Ferney Santa sabe a dureza que é recomeçar. Por duas vezes teve que abandonar suas terras pelo conflito armado na Colômbia e seguir adiante em cidades hostis, mas hoje, de volta à casa, acredita na paz e abre seus braços àqueles que lhe tiraram tudo.
Como deslocados "nós tivemos que lutar contra isso (...) para poder sobreviver", disse à AFP este camponês de 51 anos em sua propriedade em Trujillo, 120 km a sudoeste de Cali, de onde saiu ao ser perseguido em 1998 pelo Exército de Libertação Nacional (ELN, guevarista) e em 2005 por milícias irregulares de extrema-direita.
Agora essas "pessoas necessitam também sair dos grupos (armados) para poder trabalhar e subsistir.
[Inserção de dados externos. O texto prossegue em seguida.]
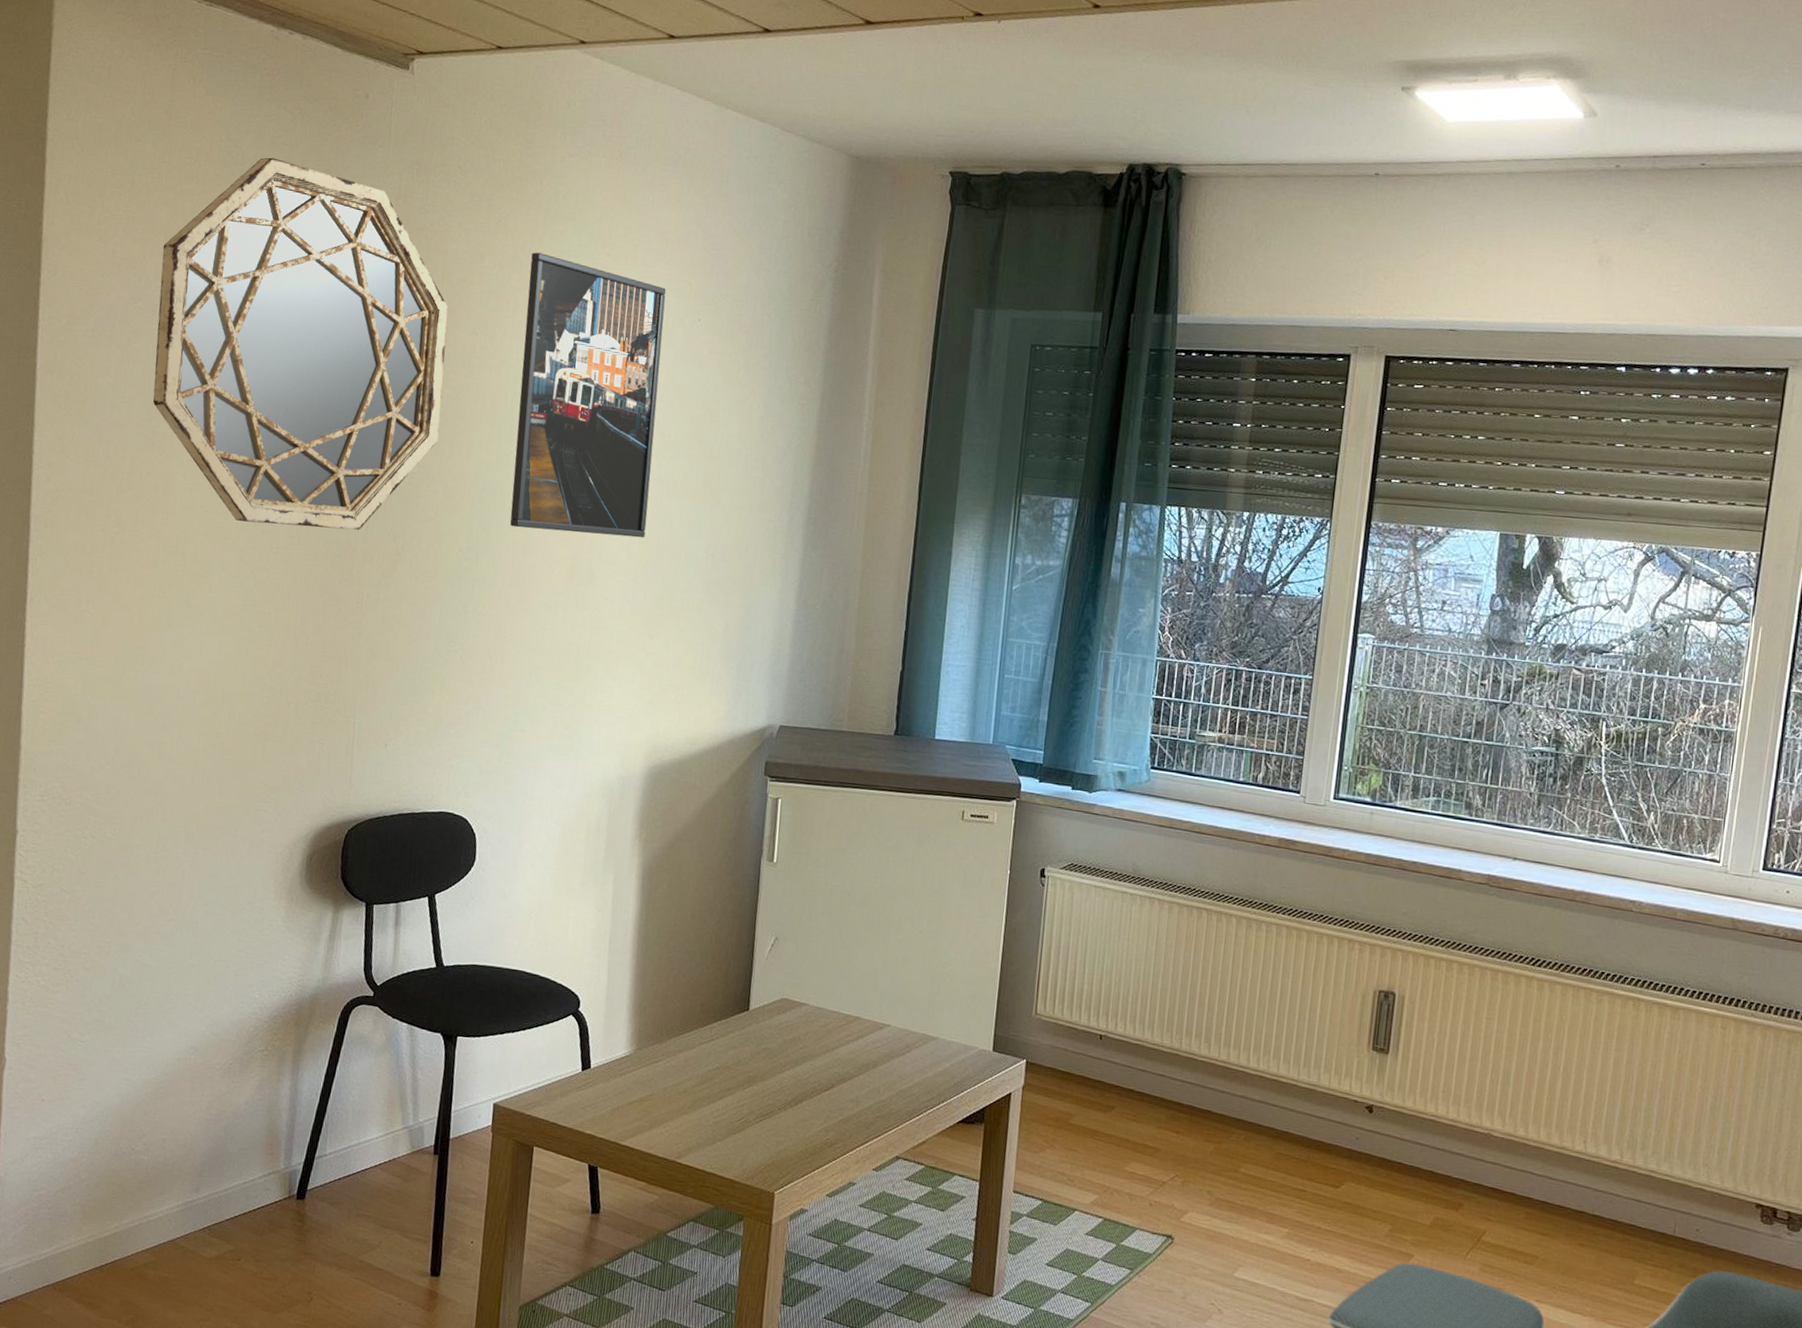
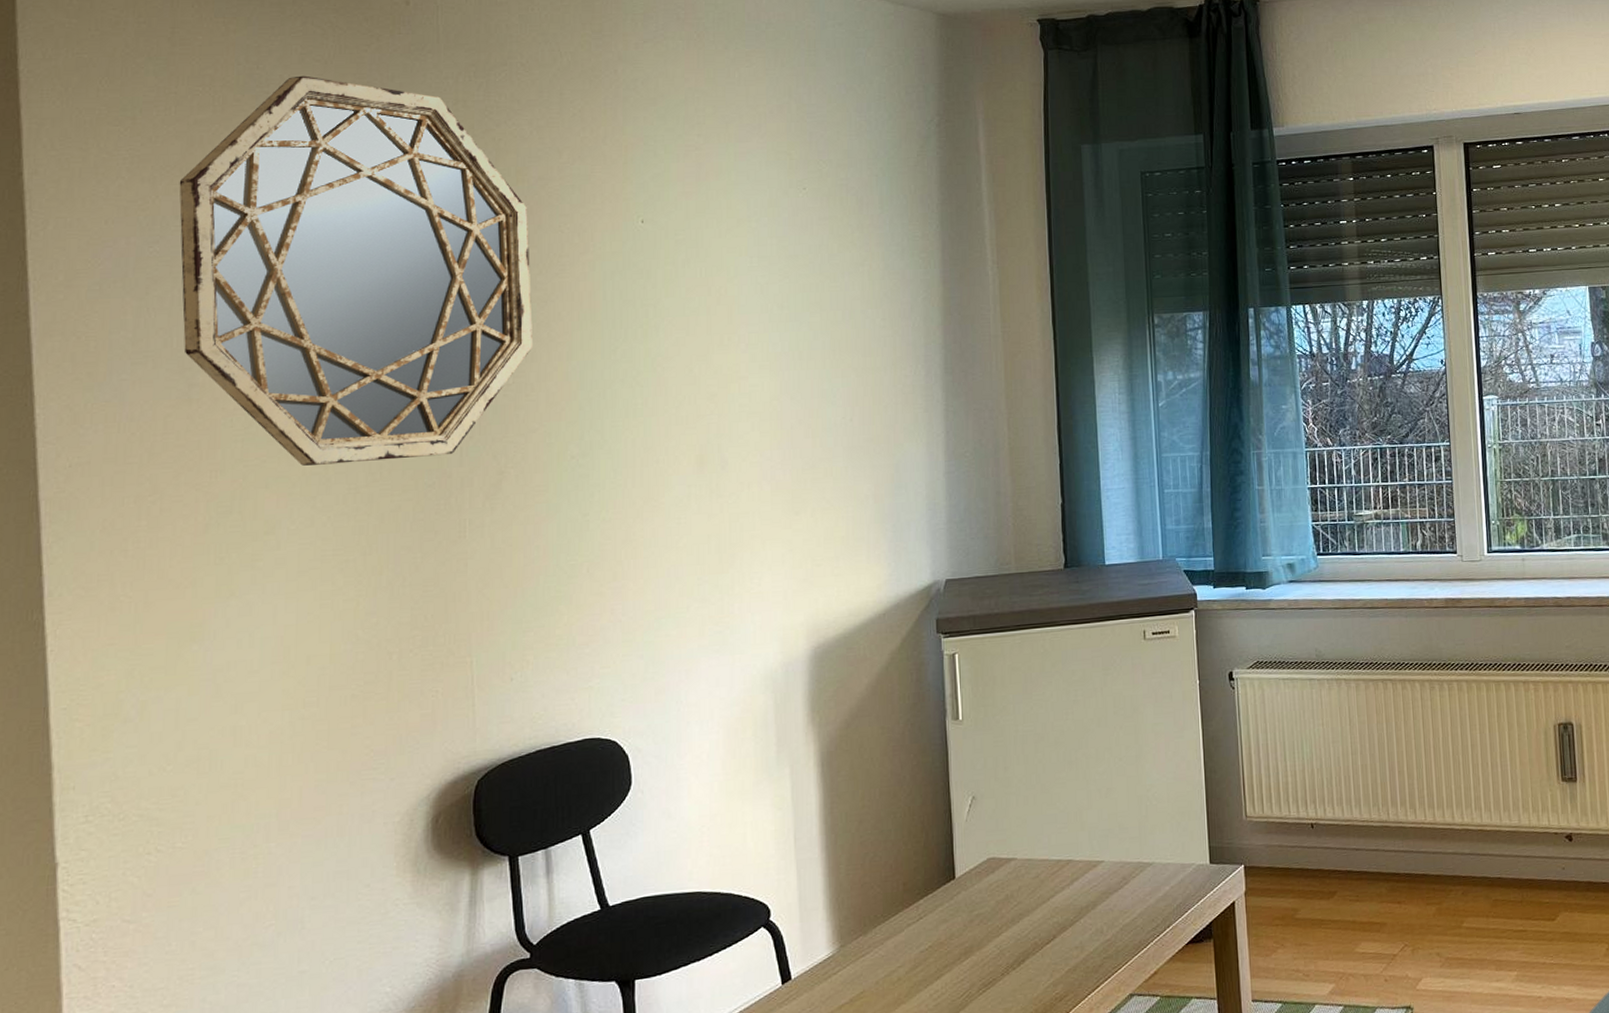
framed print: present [510,252,667,538] -> none [615,141,776,424]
Além disso, a vida armada não deve ser muito boa", aponta sobre a reincorporação de ex-combatentes na sociedade após o processo de paz que o governo avança com as Forças Armadas Revolucionárias da Colômbia (Farc, marxista), e os anunciados diálogos com o ELN, segunda guerrilha do país.
Como Ferney, milhares de vítimas do conflito armado de mais de meio século na Colômbia preparam-se para se reencontrarem com seus agressores, desta vez sem armas.
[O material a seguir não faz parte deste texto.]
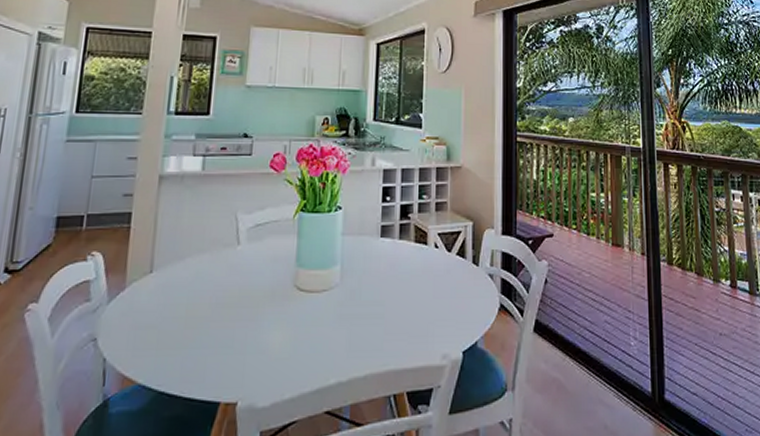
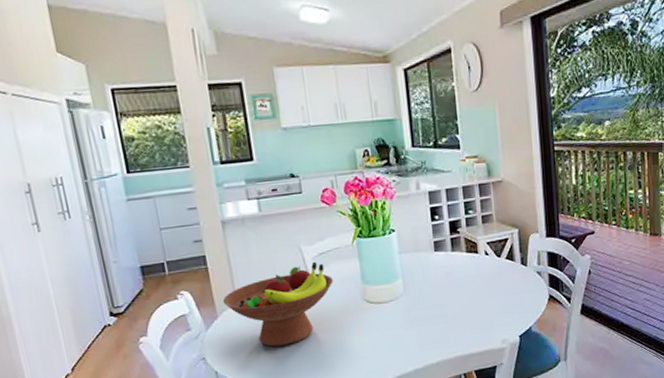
fruit bowl: none [136,233,265,333] -> present [222,261,333,347]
"Logo que houver a assinatura de paz não teremos que voltar a nos preocuparmos com esses grupos", afirma Santa, que se declara disposto a conviver com os reinseridos. "Desde que eles estejam com vontade de trabalhar, eu também trabalharia com eles", assegura.
"Que não voltem a repetir o que vivemos nesse período (...) mas ele merecem uma segunda oportunidade", concorda Alba Santa, também deslocada pela violência e vizinha de Ferney, ainda que não sejam parentes.
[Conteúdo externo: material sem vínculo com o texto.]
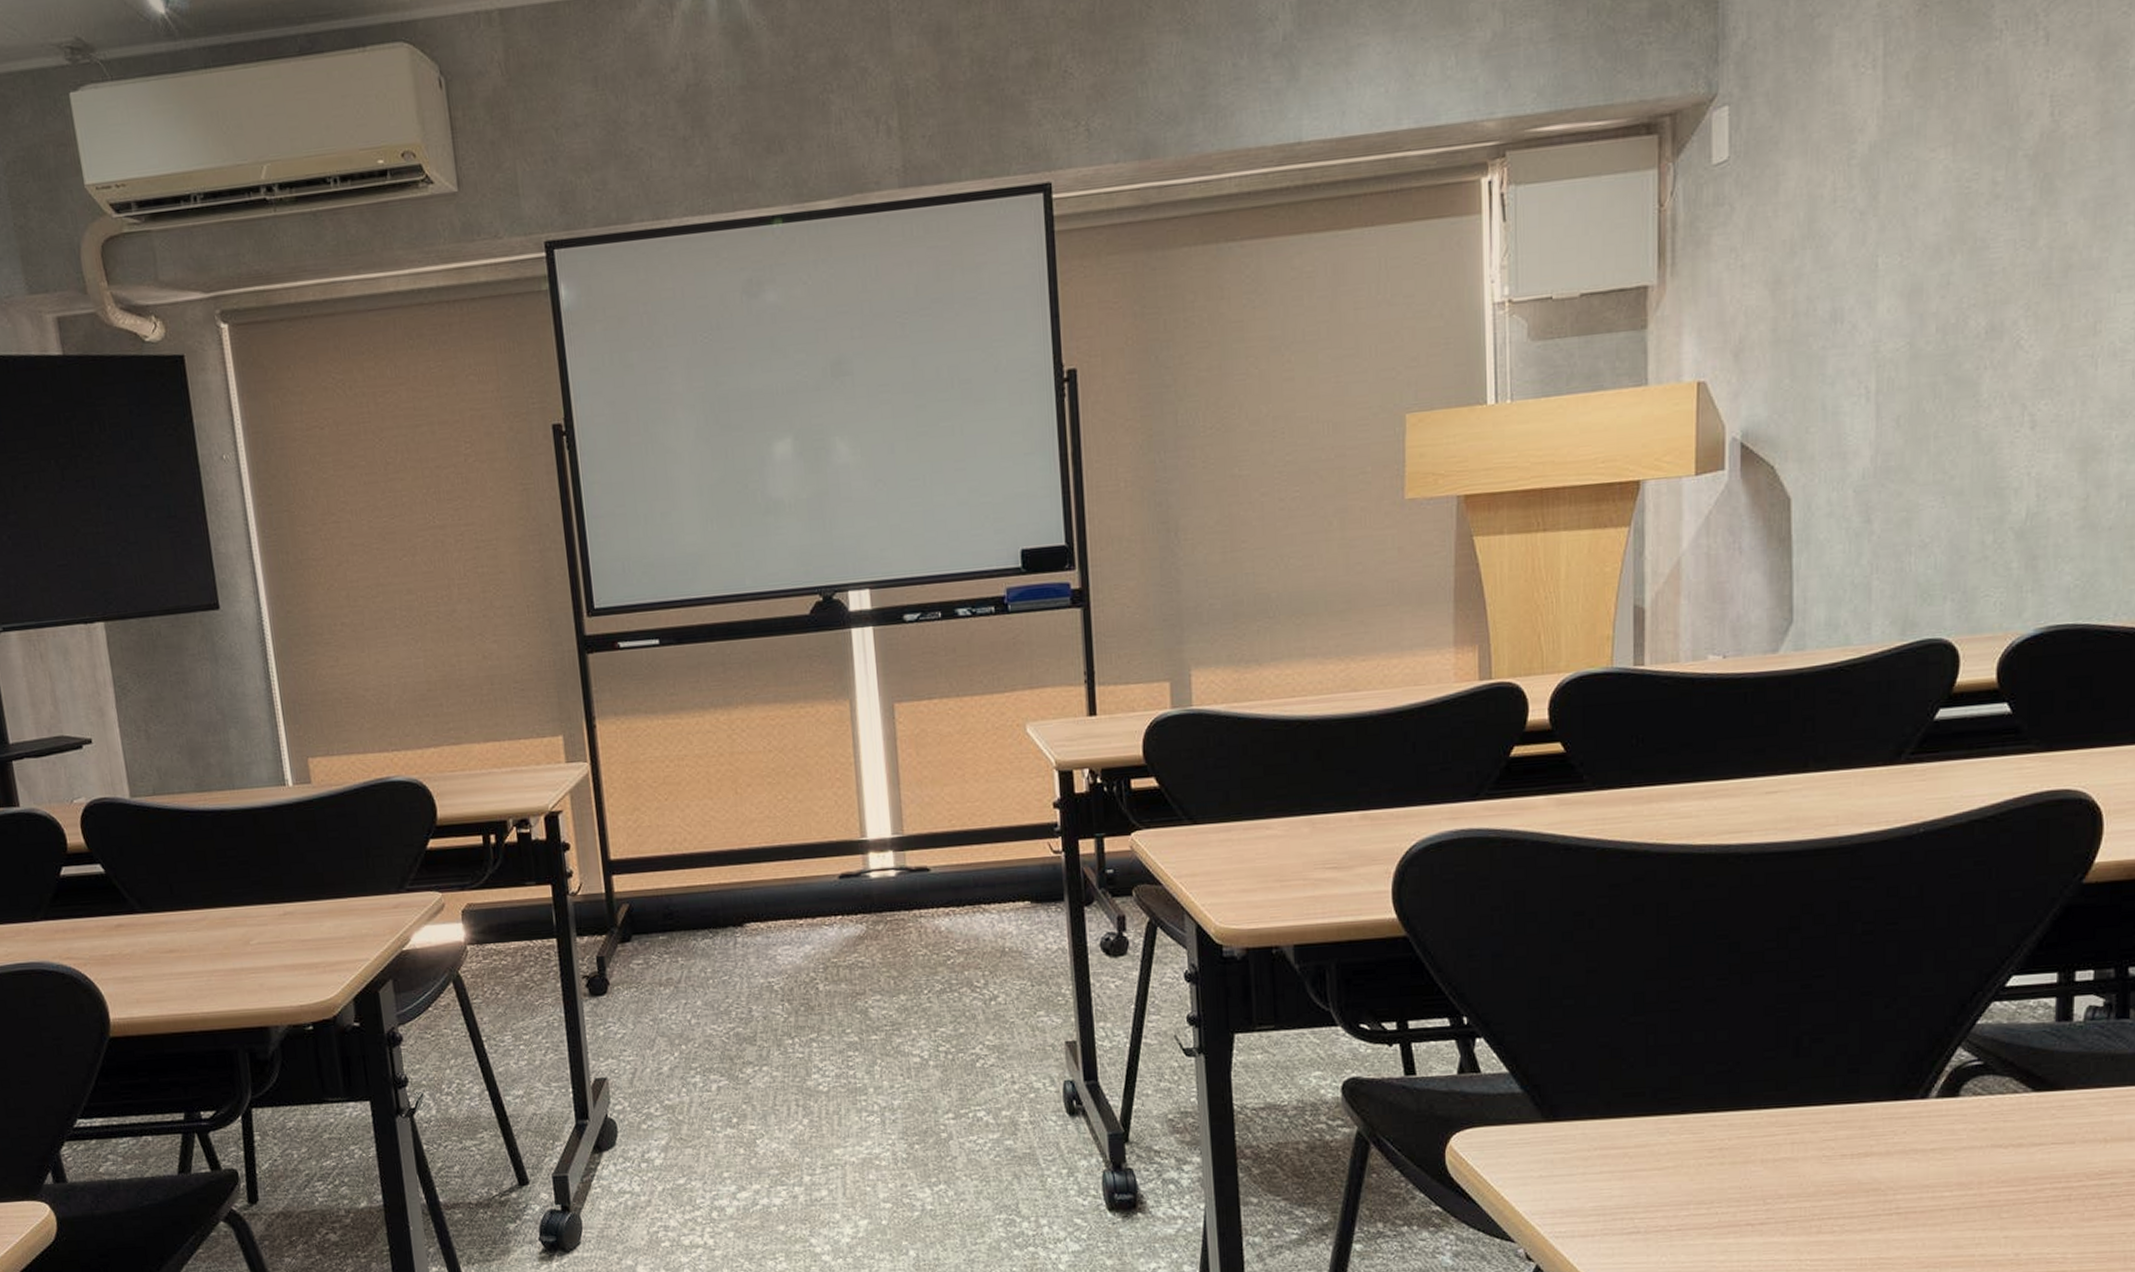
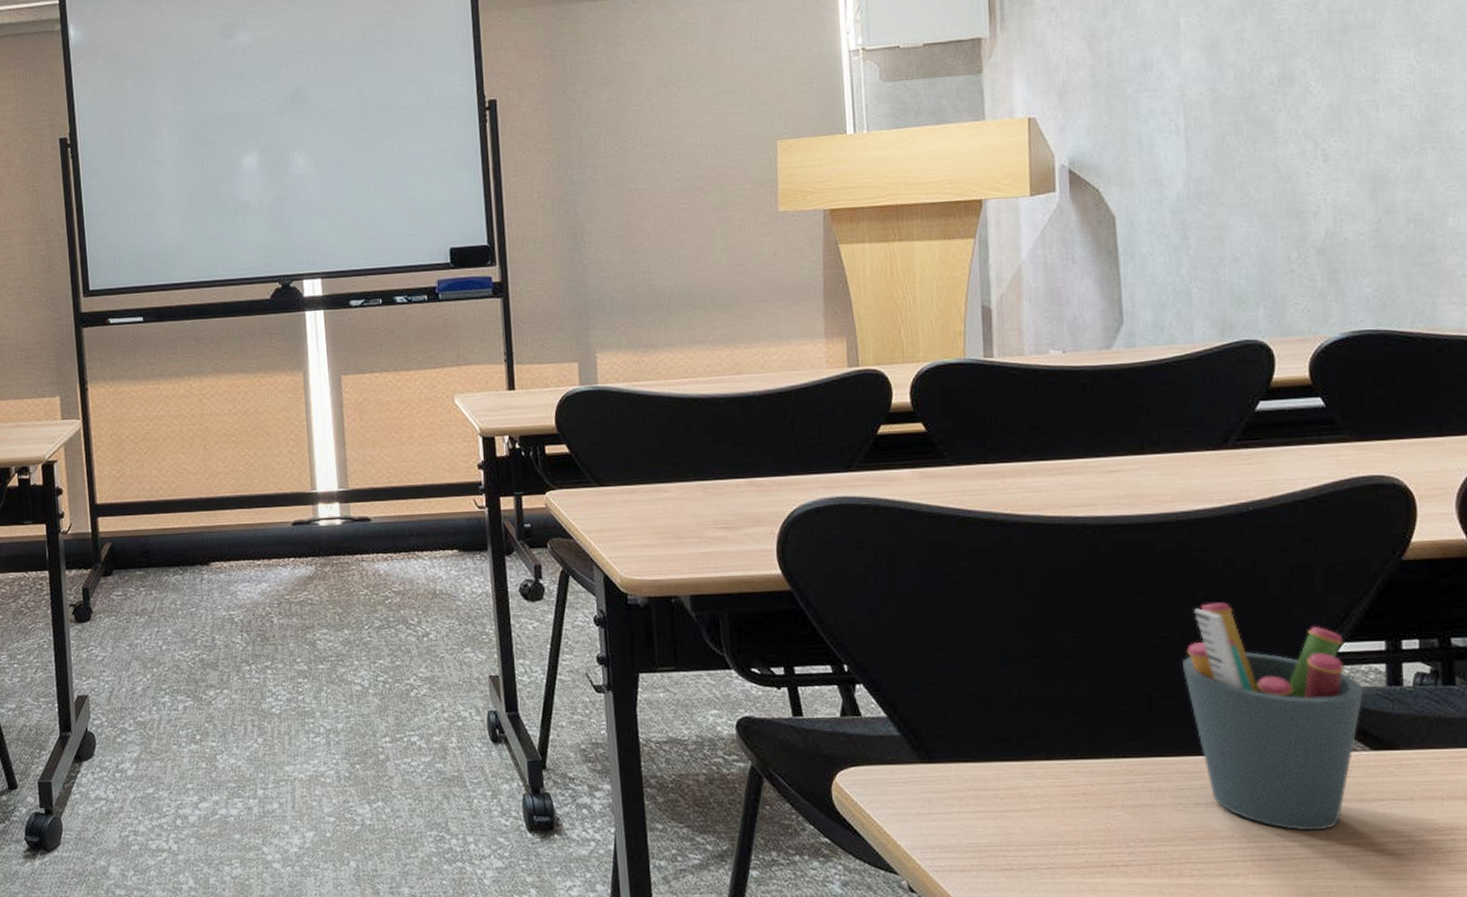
pen holder: none [1836,936,2030,1180] -> present [1183,602,1364,831]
Esta camponesa de 62 anos teve que fugir com sua família em 1990 e ficar em um município a 150 km de suas terras após ameaças de grupos paramilitares, surgidos nos anos 1980 para combater os rebeldes e desmobilizados há uma década.
Acusaram-nos em uma "fofoca de ajudar a guerrilha", relata com indignação, ao relembrar como no início fizeram pouco caso das intimidações, mas começaram a levá-las a sério quando as "pessoas começaram a desaparecer".
"Nós sentimos muito medo de tudo, mas não temos tanta (vontade de) vingança contra eles porque nossa família não desapareceu",acrescenta.
Razões para desconfiar
Para o diretor da estatal Unidade de Restituição de Terras (URT), Ricardo Sabogal, os deslocados "têm razão" para serem desconfiados com os ex-combatentes ou com o Estado, pois se sentiram desprotegidos "e por isso os vitimizaram".
"Você pode fazer o maior esforço militar do mundo, mas se você não conseguir gerar um ativo, uma renda para essas famílias, esse filhos serão muito facilmente engajados em expressões ilegais. O que determina que nunca mais isso vai acabar (...) é gerando uma renda sustentável, uma casa, uma titulação", assegura à AFP.
Ferney e Alba engrossam a lista de vítimas de deslocamento interno na Colômbia, que hoje soma 6,9 milhões, o maior número do mundo segundo a ONU.
Mas seus casos não são isolados nesta região do Valle del Cuaca, atingida pelo conflito armado desde o fim dos anos 1980 e até meados de 2013, por ser um "corredor estratégico" para o tráfico de drogas que tem financiado os rebeldes.
Assim diz à AFP o tenente-coronel Fernando Caicedo, comandante do Batalhão do Exército encarregado dessa área, que os qualifica de "livres grupos armados".
No Valle del Cuaca, onde desde 1985 até 2016 pelo menos 328.000 pessoas foram deslocadas pela guerra interna, a URT devolveu a seus proprietários 7.200 hectares, de 189.036 que tem a sentença restituitória em todo o país.
"Tudo está muito bem e já não vê grupos armados", diz Alba, que antes cultivava café e agora acrescentou a criação de gado e piscicultura após o acompanhamento da URT, lhe intitulou suas terras, outorgando créditos para projetos produtivos.
A camponesa recorda com medo as épocas de medo e angústia, mas ela se esforça para esconder a esperança quando menciona o tempo de paz que pode vir. "Já pode ser que Deus queira que não haja mais guerra, que acabe o conflito armado", sustenta.